With the above syntax, Martin's first two examples are written as

   my.mlb
     open A.sml B.sml C.sml
   becomes
     A.sml B.sml C.sml

   my2.mlb
     bas A = A.sml
     bas B = let open A in B.sml end
     bas C = let open A in C.sml end
     open A B C
   becomes
     bas A = bas A.sml end
     bas B = let open A in bas B.sml end end
     bas C = let open A in bas C.sml end end
     open A B C

Here's a static semantics for the language, including the handling of
caching of mlb files and elaboration of sml files.

    b in Bid
    d in Bdec
    e in Bexp
    C in (File.sml -> Topdec) x (File.mlb -> Bdec)
    B in Basis = (Bid -> Basis) x FunEnv x SigEnv x Env
    F in (File.mlb -> Basis + {NONE})

    Judgement: B, C, F |- e --> B', F'

    ------------------------
    B, C, F |- b --> B(b), F

    B, C, F |- d --> B', F'
    -------------------------------
    B, C, F |- bas d end --> B', F'

    B, C, F |- d --> B', F'  B + B', C, F' |- e --> B'', F''
    --------------------------------------------------------
    B, C, F |- let d in e end --> B'', F''

    Judgement: B, C, F |- d --> B', F'

    B |- C(file.sml) => B'
    -----------------------------
    B, C, F |- file.sml --> B', F

    F(file.mlb) = B' in Basis
    -----------------------------
    B, C, F |- file.mlb --> B', F

    F(file.mlb) = NONE    {}, C, F |- C(file.mlb) --> B', F'
    --------------------------------------------------------
    B, C, F |- file.mlb --> B', F'[file.mlb -> B']

    B, C, F |- e --> B', F'
    -----------------------------------------
    B, C, F |- basis b = e --> [b |-> B'], F'

    B, C, F |- d1 --> B', F'  B + B', C, F' |- d2 --> B'', F''
    ----------------------------------------------------------
    B, C, F |- local d1 in d2 end --> B'', F''

    ----------------------------------------------------
    B, C, F |- open b1 ... bn --> B(b1) + ... + B(bn), F

    B, C, F |- d1 --> B', F'  B + B', C, F' |- d2 --> B'', F''
    ----------------------------------------------------------
    B, C, F |- d1 d2 --> B' + B'', F''

    ----------------------
    B, C, F |-   --> {}, F

> BTW: should it be allowed to specify a source file twice in an
> mlb-file? Or in an entire project?

_EXERCISE DIRECTIONS_
From the post on ML Basis file semantics, copy out word for word the part that opens with the words containing "Here's a static" and closes with "(File.mlb -> Bdec)".

_PROVIDED MATERIAL_
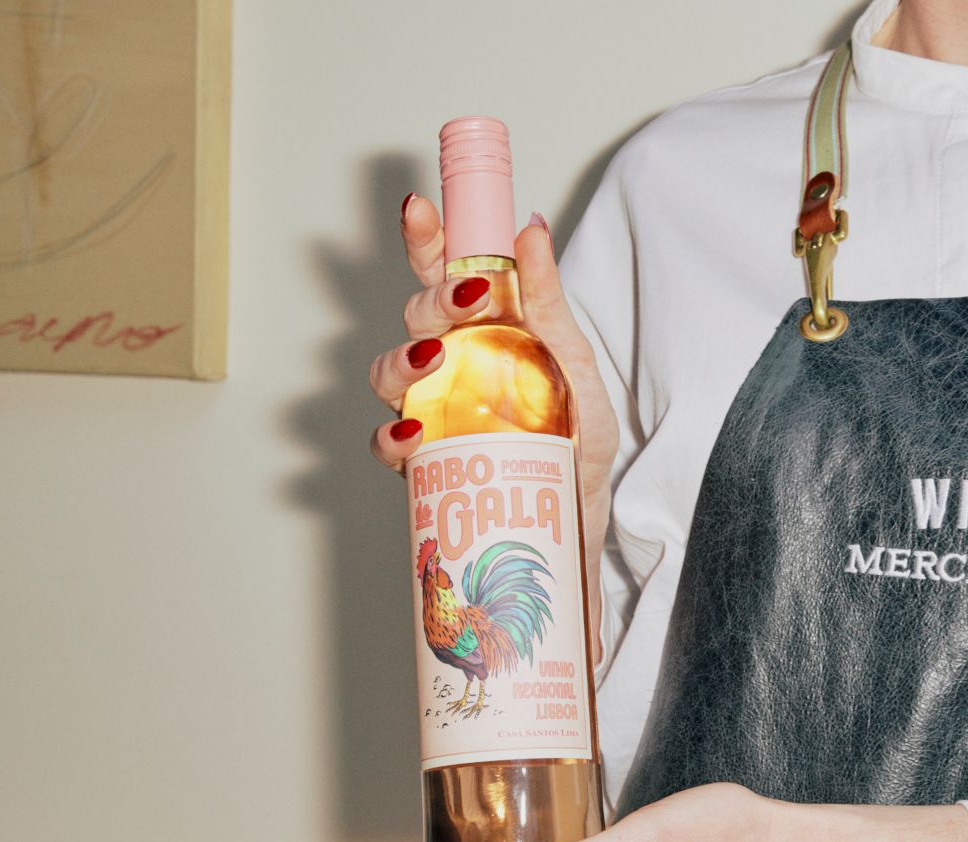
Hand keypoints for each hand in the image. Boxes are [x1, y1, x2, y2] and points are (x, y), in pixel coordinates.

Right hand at [366, 197, 619, 530]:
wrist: (578, 508)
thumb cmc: (575, 433)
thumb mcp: (573, 359)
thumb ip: (547, 299)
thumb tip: (532, 230)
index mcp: (481, 328)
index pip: (443, 273)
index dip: (426, 238)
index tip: (420, 208)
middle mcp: (448, 363)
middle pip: (415, 316)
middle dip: (432, 298)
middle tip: (465, 295)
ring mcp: (430, 409)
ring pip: (389, 373)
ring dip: (403, 359)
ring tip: (431, 357)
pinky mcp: (425, 462)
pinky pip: (389, 444)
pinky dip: (392, 434)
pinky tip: (412, 428)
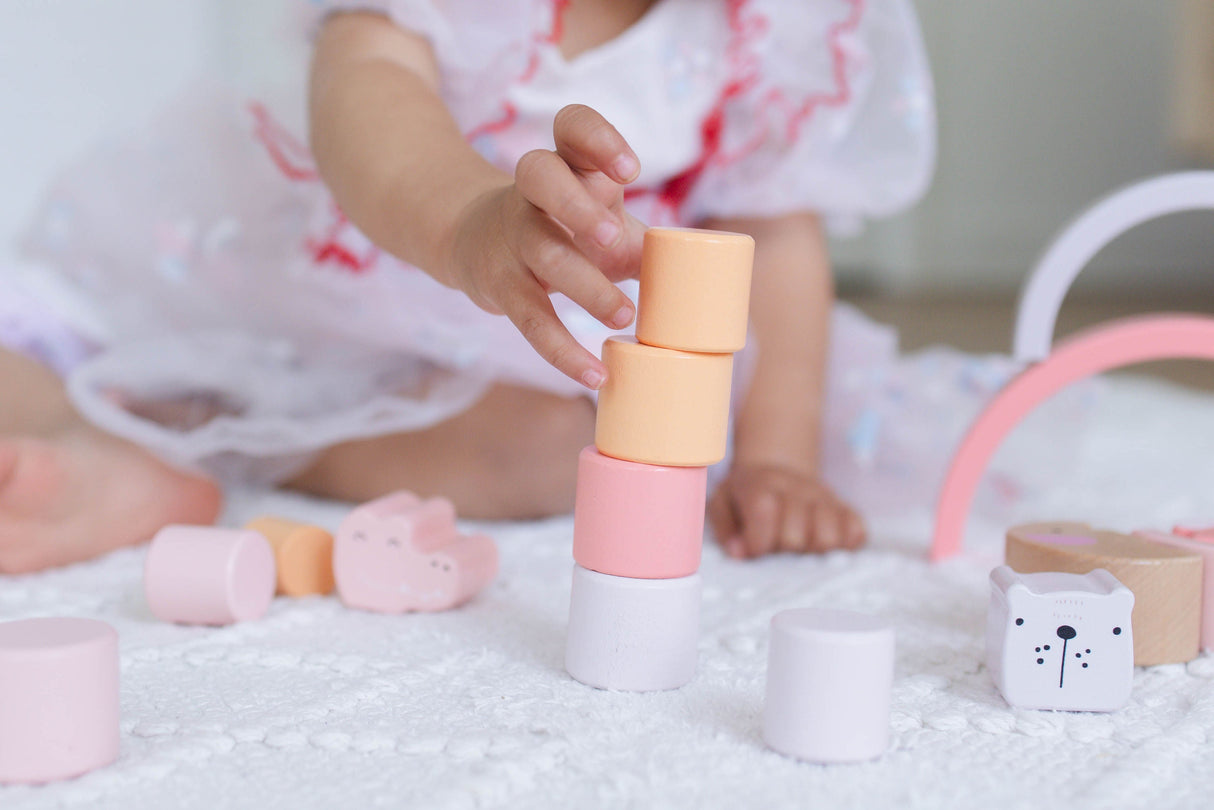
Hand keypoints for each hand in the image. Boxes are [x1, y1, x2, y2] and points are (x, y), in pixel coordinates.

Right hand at [447, 104, 646, 388]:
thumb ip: (643, 239)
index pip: (571, 126)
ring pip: (541, 253)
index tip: (631, 170)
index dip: (597, 138)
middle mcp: (531, 192)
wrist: (476, 241)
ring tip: (624, 316)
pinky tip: (593, 375)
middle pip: (539, 176)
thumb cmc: (562, 225)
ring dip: (583, 286)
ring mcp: (512, 236)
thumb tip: (706, 285)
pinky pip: (530, 319)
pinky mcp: (500, 285)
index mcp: (566, 163)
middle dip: (576, 205)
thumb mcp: (599, 216)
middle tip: (615, 238)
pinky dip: (563, 351)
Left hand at [707, 463, 865, 557]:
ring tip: (800, 544)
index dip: (757, 542)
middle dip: (782, 548)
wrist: (777, 467)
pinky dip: (844, 545)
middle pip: (796, 537)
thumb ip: (725, 529)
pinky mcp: (846, 509)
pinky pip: (857, 534)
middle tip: (776, 543)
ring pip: (829, 539)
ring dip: (812, 550)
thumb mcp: (722, 503)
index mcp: (763, 485)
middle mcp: (798, 488)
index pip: (765, 513)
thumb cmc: (747, 494)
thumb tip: (740, 553)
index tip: (753, 548)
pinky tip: (822, 541)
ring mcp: (826, 498)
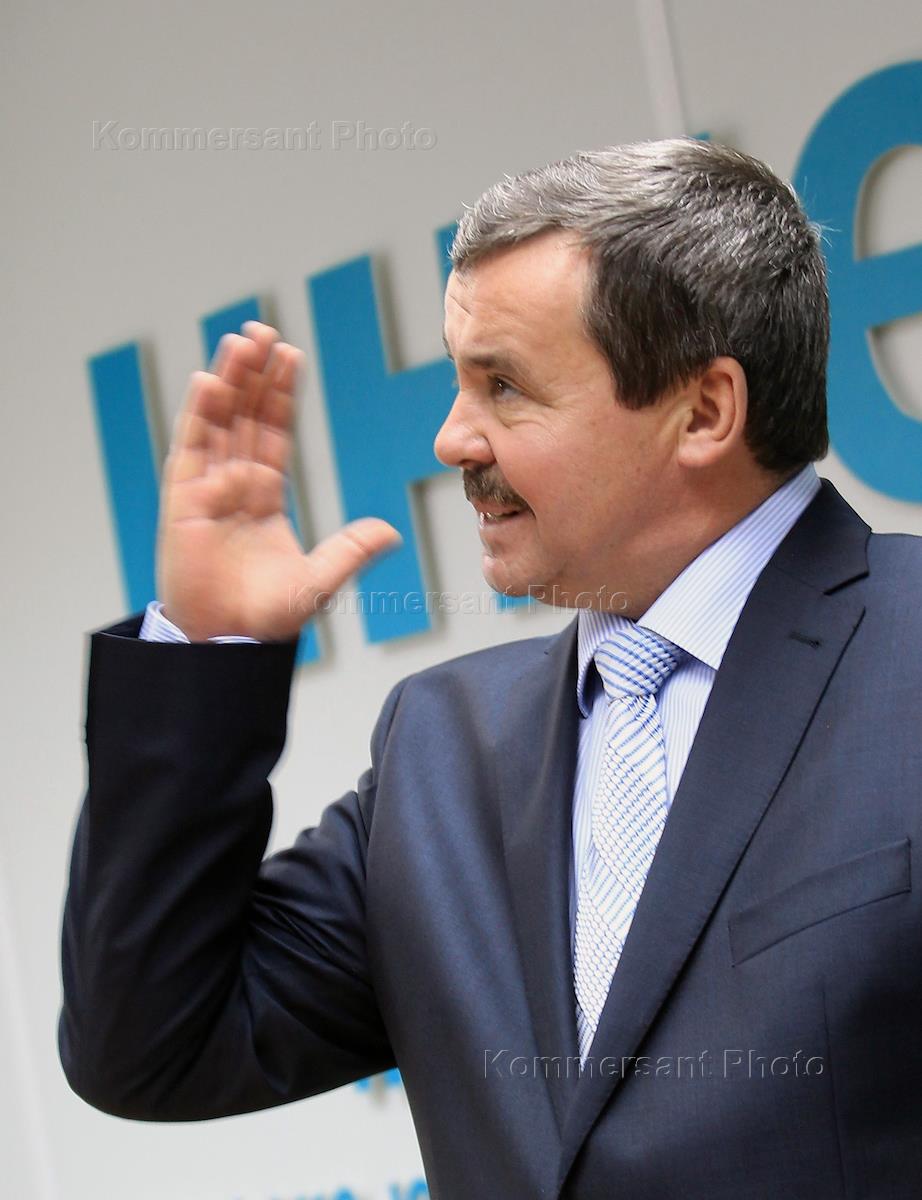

_YOUR RESPONSE_
Here's a static semantics for the language, including the handling of
caching of mlb files and elaboration of sml files.

    b in Bid
    d in Bdec
    e in Bexp
    C in (File.sml -> Topdec) x (File.mlb -> Bdec)